For first home buyers

As previously reported by Smart Property Investment, more first home buyers are set to benefit from 5 per cent home loan deposits

The scheme was first implemented in response to a Morrison government election promise – but with more than half of the 10,000 allocated places for the 2020-21 financial year being snapped up in the first three months alone, it was clear the scheme is a popular one with first home buyers.

The First Home Loan Deposit Scheme (FHLDS) allows eligible applicants to purchase a home (within certain price restrictions based on location) with a deposit of just 5 per cent, without paying lender’s mortgage insurance.

The opening up of 10,000 new places in the scheme does have a tighter set of requirements than the initial scheme, being restricted to the building of a new home or purchase of a newly built home.
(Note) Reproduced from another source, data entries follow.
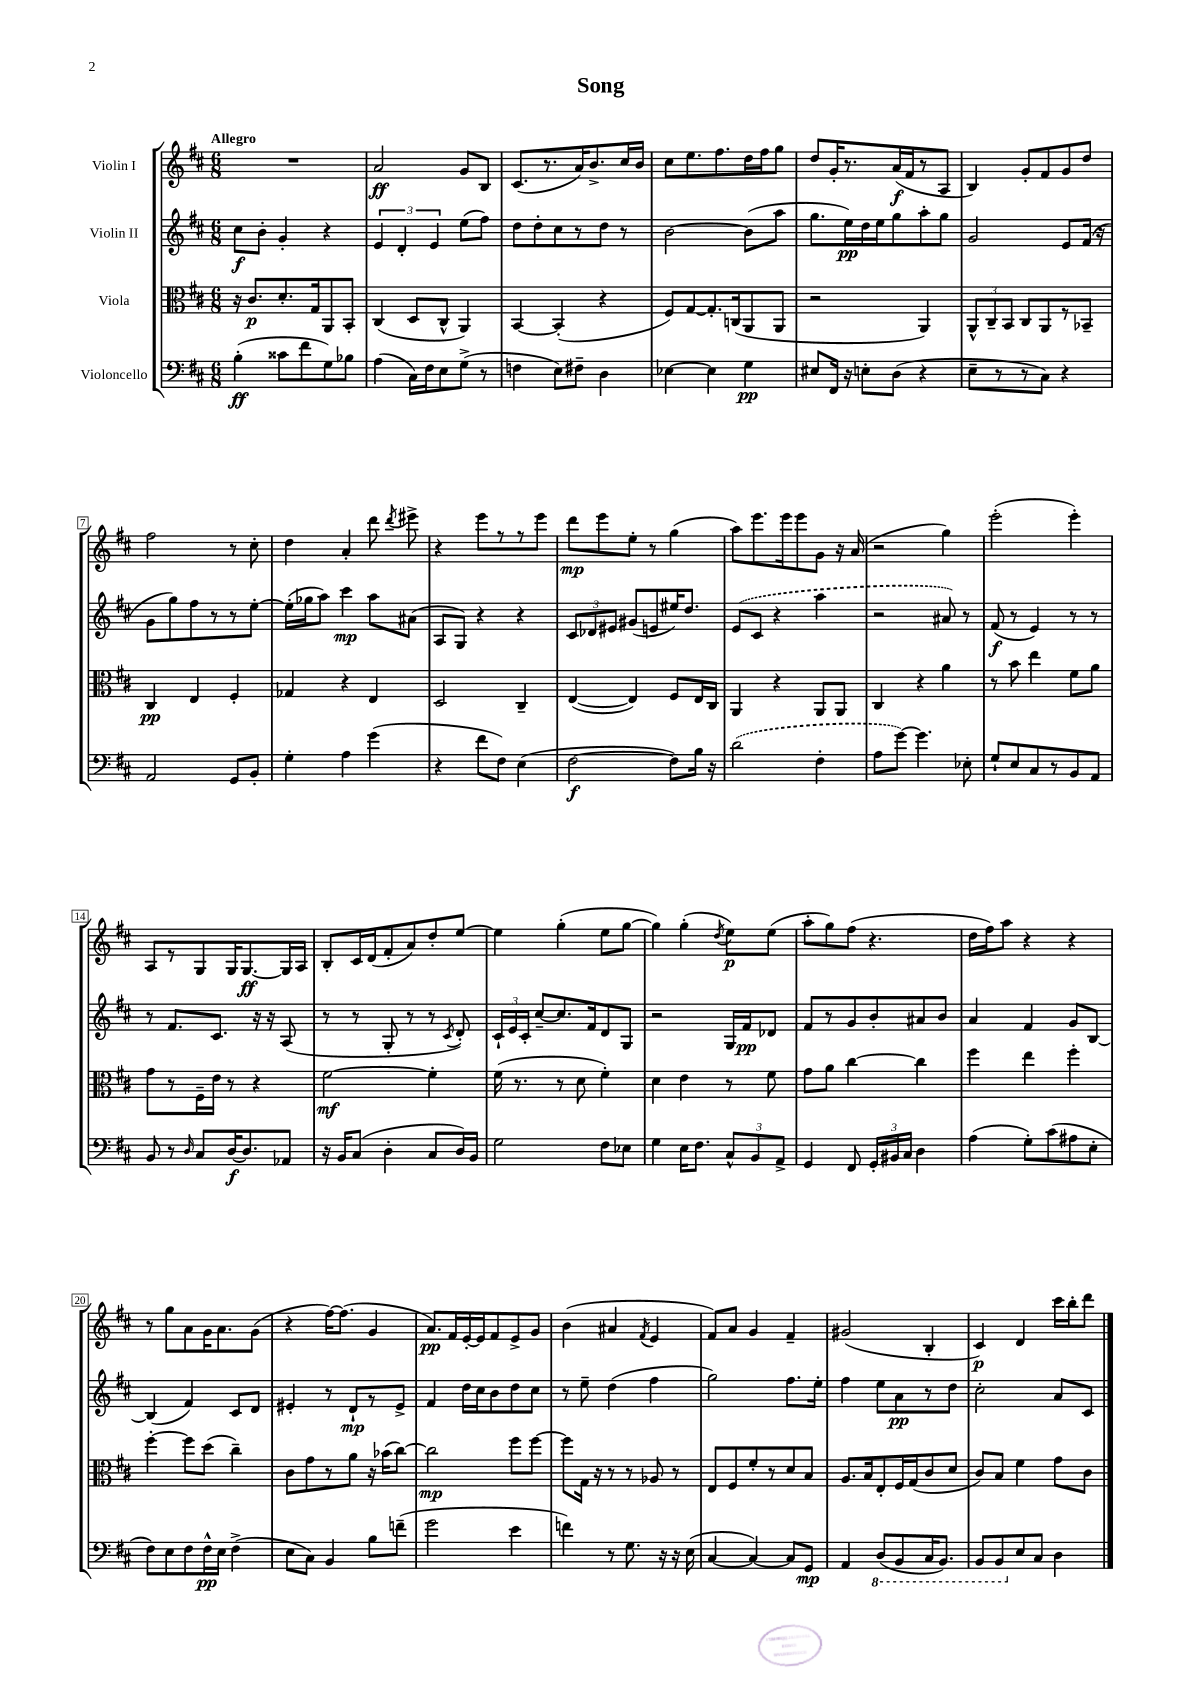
\header { title = "Song" }
<<
\new StaffGroup <<
\new Staff = "s0" \with { instrumentName = "Violin I" } {
    \clef treble \key d \major \numericTimeSignature \time 6/8 \tempo "Allegro"
    \autoBeamOff R2. |
    a'2\ff g'8[ b8] |
    cis'8.[( r8. a'16) b'8.-> cis''16 b'16] |
    cis''8[ e''8. fis''8. d''16 fis''16 g''8] |
    d''8[ g'16-. r8. a'16\f( fis'16 r8 a8] |
    b4) g'8[-. fis'8 g'8 d''8] |
    fis''2 r8 cis''8-. |
    d''4 a'4-. d'''8 \acciaccatura { d'''8 } eis'''8-> |
    r4 e'''8[ r8 r8 e'''8] |
    d'''8[\mp e'''8 e''8]-. r8 g''4( |
    a''8[) e'''8. e'''16 e'''8 g'8] r16 a'16( |
    r2 g''4) |
    e'''2-.( e'''4-.) |
    a8[ r8 g8 g16 g8.~\ff g16 a16] |
    b8[-. cis'16 d'16( fis'8-. a'8) d''8-. e''8]~ |
    e''4 g''4-.( e''8[ g''8]~ |
    g''4) g''4-.( \acciaccatura { d''8 } e''8[\p) e''8]( |
    a''8[-. g''8) fis''8]( r4. |
    d''16[ fis''16) a''8] r4 r4 |
    r8 g''8[ a'8 g'16 a'8. g'8]( |
    r4 fis''16[~) fis''8.]( g'4 |
    a'8.[\pp) fis'16 e'16~-. e'16 fis'8 e'8-> g'8] |
    b'4( ais'4 \acciaccatura { fis'8 } e'4 |
    fis'8[) a'8] g'4 fis'4-- |
    gis'2( b4-. |
    cis'4\p) d'4 cis'''16[ b''16-. d'''8] \bar "|." |
}
\new Staff = "s1" \with { instrumentName = "Violin II" } {
    \clef treble \key d \major \numericTimeSignature \time 6/8
    \autoBeamOff cis''8[\f b'8]-. g'4-. r4 |
    \tuplet 3/2 { e'4 d'4-. e'4 } e''8[( fis''8]) |
    d''8[ d''8-. cis''8 r8 d''8] r8 |
    b'2~ b'8[( a''8] |
    g''8.[ e''16\pp) d''16 e''16 g''8 a''8-. g''8] |
    g'2 e'8[ fis'16]( r16 |
    g'8[ g''8) fis''8 r8 r8 e''8]~-. |
    e''16[-.( ges''16 a''8]) cis'''4\mp a''8[ ais'8]( |
    a8[ g8]) r4 r4 |
    \tuplet 3/2 { cis'8[ des'8 eis'8] } gis'8[( e'8 eis''16) d''8.] |
    \once \slurDashed e'8[( cis'8] r4 a''4 |
    r2 ais'8) r8 |
    fis'8\f( r8 e'4) r8 r8 |
    r8 fis'8.[ cis'8.] r16 r16 a8( |
    r8 r8 g8-. r8 r8 \acciaccatura { cis'8 } d'8-.) |
    \tuplet 3/2 { cis'16[-! e'16 cis'16]-. } cis''8[~-- cis''8. fis'16 d'8 g8] |
    r2 g16[ fis'16\pp des'8] |
    fis'8[ r8 g'8 b'8-. ais'8 b'8] |
    a'4 fis'4 g'8[ b8]~ |
    b4( fis'4) cis'8[ d'8] |
    eis'4-. r8 d'8[-!\mp r8 eis'8]-> |
    fis'4 d''16[ cis''16 b'8 d''8 cis''8] |
    r8 e''8-- d''4( fis''4 |
    g''2) fis''8.[ e''16]-. |
    fis''4 e''8[ a'8\pp r8 d''8] |
    cis''2-. a'8[ cis'8] \bar "|." |
}
\new Staff = "s2" \with { instrumentName = "Viola" } {
    \clef alto \key d \major \numericTimeSignature \time 6/8
    \autoBeamOff r16 cis'8.[\p d'8.-. g16 a,8 b,8]-. |
    cis4( d8[ cis8]-^ a,4) |
    b,4~ b,4-.( r4 |
    fis8[) g8~ g8.-. c16( a,8 a,8] |
    r2 a,4) |
    \tuplet 3/2 { a,8[-^ cis8-- b,8] } cis8[ a,8 r8 bes,8]-- |
    cis4\pp e4 fis4-. |
    ges4 r4 e4 |
    d2 cis4-- |
    e4~( e4) fis8[ e16 cis16] |
    a,4 r4 a,8[ a,8] |
    cis4 r4 a'4 |
    r8 b'8 e''4 fis'8[ a'8] |
    g'8[ r8 fis16-- e'16] r8 r4 |
    fis'2~\mf fis'4-. |
    fis'16( r8. r8 d'8 fis'4-.) |
    d'4 e'4 r8 fis'8 |
    g'8[ a'8] cis''4~ cis''4 |
    fis''4 e''4 fis''4-. |
    fis''4~-. fis''8[ d''8]( cis''4--) |
    cis'8[ g'8 r8 a'8] r16 bes'16[( cis''8]~) |
    cis''2\mp fis''8[ fis''8]~ |
    fis''8[ g16] r16 r8 r8 aes8 r8 |
    e8[ fis8 fis'8-. r8 d'8 b8] |
    a8.[ b16 e8-. fis16 g16( cis'8 d'8] |
    cis'8[) b8] fis'4 g'8[ cis'8] \bar "|." |
}
\new Staff = "s3" \with { instrumentName = "Violoncello" } {
    \clef bass \key d \major \numericTimeSignature \time 6/8
    \autoBeamOff b4-.\ff( cisis'8[ fis'8 g8) bes8] |
    a4( cis16[) fis16 e8 g8]->( r8 |
    f4 e8[) fis8]-- d4 |
    ees4~ ees4 g4\pp |
    eis8[ fis,16] r16 e8[-. d8]( r4 |
    e8[-- r8 r8 cis8]) r4 |
    a,2 g,8[ b,8]-. |
    g4-. a4 g'4( |
    r4 fis'8[ fis8]) e4( |
    fis2~\f fis8[) b16] r16 |
    \once \slurDashed d'2( fis4-. |
    a8[ g'8]~) g'4. ees8-. |
    g8[-! e8 cis8 r8 b,8 a,8] |
    b,8 r8 \grace { d16 } cis8[ d16~\f d8. aes,8] |
    r16 b,16[ cis8]( d4-. cis8[ d16) b,16] |
    g2 fis8[ ees8] |
    g4 e16[ fis8.] \tuplet 3/2 { cis8[-^ b,8 a,8]-> } |
    g,4 fis,8 \tuplet 3/2 { g,16[-. bis,16 cis16] } d4 |
    a4( g8[-.) cis'8( ais8 e8]-. |
    fis8[) e8 fis8 fis16-^\pp e16] fis4->( |
    e8[ cis8]) b,4 b8[ f'8]--( |
    g'2 e'4 |
    f'4) r8 g8. r16 r16 e16( |
    cis4~ cis4~) cis8[ g,8]\mp |
    a,4 \ottava #-1 d,8[( b,,8 cis,16 b,,8.]) |
    b,,8[ b,,8 \ottava #0 e8 cis8] d4 \bar "|." |
}
>>
>>
\layout { \context { \Score \override BarNumber.stencil = #(make-stencil-boxer 0.1 0.3 ly:text-interface::print) } }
Mr Frydenberg said the additional guarantees will be available until 30 June 2021 “and will drive more construction and support jobs as part of our economic recovery plan”.

For affordable housing

The federal government has also indicated that it will be extending its guarantee for the National Housing Finance and Investment Corporation (NHFIC) by a further $1 billion in low-cost finance, which will go towards the construction of more affordable housing for those who need it – boosting jobs, construction and access to housing.

A further $150 million will be put towards the Indigenous Home Ownership Program, which will see the construction of new homes in regional areas and the creation of more jobs while helping “hundreds of indigenous families buy their own home”, Mr Frydenberg said.

For granny flat tax breaks

Although providing an “unquantifiable impact on receipts over the forward estimates period”, the budget has also outlined the provision of a targeted capital gains tax (CGT) exemption for granny flat arrangements – where there is a formal written agreement.

According to the Treasury, this exemption will apply to arrangements with older Australians or individuals with a disability, with the measure to take effect from the first income year after the date of Royal Assent of the enabling legislation.

The government outlined that CGT consequences are currently an impediment to the creation of formal and legally enforceable granny flat arrangements.

“When faced with a potentially significant CGT liability, families often opt for informal arrangements, which can lead to financial abuse and exploitation in the event that the family relationship breaks down.”

It is hoped the measure will reduce the risk of abuse to vulnerable Australians, and is consistent with recommendations from the Board of Taxation’s Review of Granny Flat Arrangements, the government’s National Plan to Respond to the Abuse of Older Australians, and the 2017 Australian Law Reform Commission’s Report: Elder Abuse – A National Legal Response.